Beneath some unsuspecting Norwegian farmland, a 1,000-year-old Viking site consisting of several burial mounds, the remnants of a ship, a large feasting hall and a cult house have been discovered by archaeologists in Ostfold County, Norway. “The site seems to have belonged to the very top echelon of the Iron Age elite of the area, and would have been a focal point for the exertion of political and social control of the region,” writes Lars Gustavsen, the leader of the project, in the journal Antiquity.

The earliest period for the Gjellestad site dates to around the fifth and sixth centuries. It later transformed into a high-status Viking settlement and cemetery.

The Gjellestad site is the home of the Jell Mound—one of the largest Iron Age burial grounds in Scandinavia. A landowner first discovered it in 2017 when requesting permission to build drainage ditches across the field near the mound, with experts confirming the find in autumn 2018.

This prompted archaeologists—led by Gustavsen and his team from the Norwegian Institute for Cultural Heritage Research—to inspect the area using ground-penetrating radar (GPR), to map out what lay underneath. They soon discovered 13 burial mounds, varying in size. Some measured over 30m wide while the anomaly amongst them—interpreted as the remains of a Viking ship—was 19m long.

Ship burials were not an unusual way for Vikings to transition to the afterlife and were seen as a way to honour their heritage. “These societies were closely tied to the sea and seafaring,” Gustavsen adds. “It is only natural that they chose a familiar mode of transport from the realm of the living to the realm of the dead.”

These findings give archaeologists a better understanding of how the wealthy elite lived during the Late Nordic Iron Age (AD550-1050), a period of turmoil after the collapse of the Western Roman Empire and the rise of the Vikings. “Sites like these tell us that elite families or small communities were competing for control of land,” adds Gustavsen.

An excavation of the ship burial is now under way.

__Records supplied__.

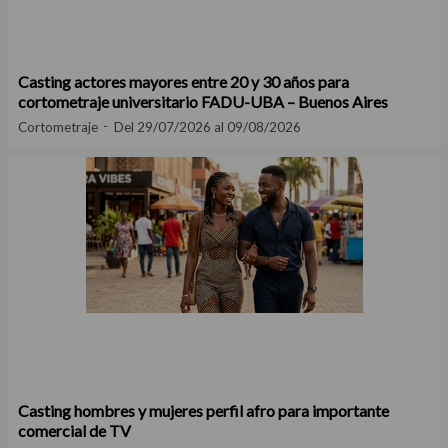
Casting actores mayores entre 20 y 30 años para
cortometraje universitario FADU-UBA – Buenos Aires
Cortometraje
Del 29/07/2026 al 09/08/2026
Casting hombres y mujeres perfil afro para importante
comercial de TV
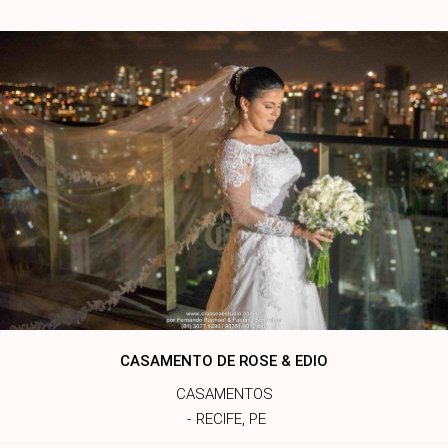
CASAMENTO DE ROSE & EDIO
CASAMENTOS
RECIFE, PE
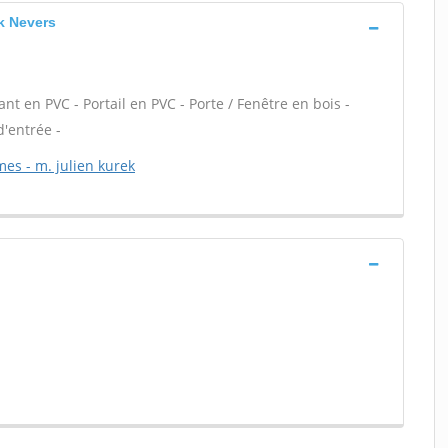
ek Nevers
ant en PVC - Portail en PVC - Porte / Fenêtre en bois -
d'entrée -
mes - m. julien kurek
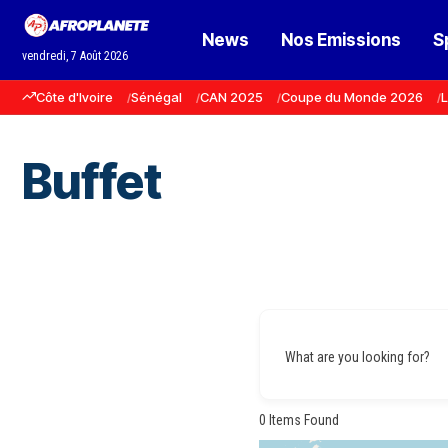
News
Nos Emissions
S
vendredi, 7 Août 2026
Côte d'Ivoire
Sénégal
CAN 2025
Coupe du Monde 2026
L
Buffet
What are you looking for?
0
Items Found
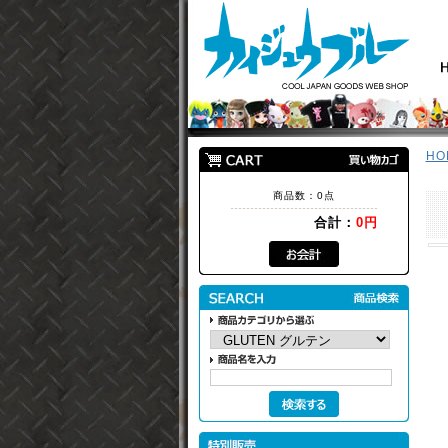
HO
商品数：0点
合計：
0円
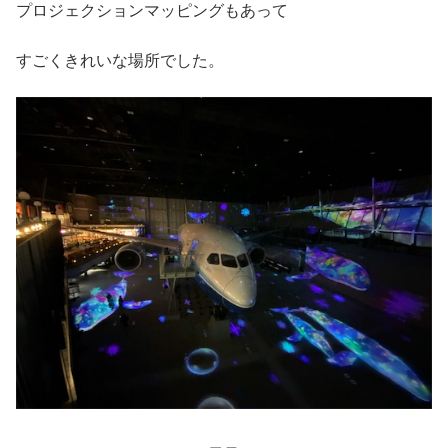
プロジェクションマッピングもあって
すごくきれいな場所でした。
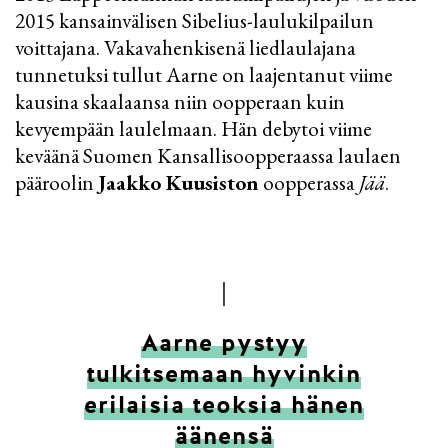
2015 kansainvälisen Sibelius-laulukilpailun
voittajana. Vakavahenkisenä liedlaulajana
tunnetuksi tullut Aarne on laajentanut viime
kausina skaalaansa niin oopperaan kuin
kevyempään laulelmaan. Hän debytoi viime
keväänä Suomen Kansallisoopperaassa laulaen
pääroolin
Jaakko Kuusiston
oopperassa
Jää
.
Aarne pystyy
tulkitsemaan hyvinkin
erilaisia teoksia hänen
äänensä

__Set of tasks__.
[a] Above the records is a passage about the Gjellestad Viking site. Write out the part of that passage that begins at the words "This prompted archaeologists—led" and stops after the words "ship—was 19m long.".
[b] Sum up the Gjellestad Viking site passage above the records in two sentences.

__Outputs for the tasks__.
[a]
This prompted archaeologists—led by Gustavsen and his team from the Norwegian Institute for Cultural Heritage Research—to inspect the area using ground-penetrating radar (GPR), to map out what lay underneath. They soon discovered 13 burial mounds, varying in size. Some measured over 30m wide while the anomaly amongst them—interpreted as the remains of a Viking ship—was 19m long.

[b] Archaeologists using ground-penetrating radar found a 1,000-year-old Viking site at Gjellestad in Ostfold County, Norway, with 13 burial mounds, the remains of a ship, a large feasting hall and a cult house. The site, home to the Jell Mound, seems to have belonged to the area's top Iron Age elite, and an excavation of the ship burial is now under way.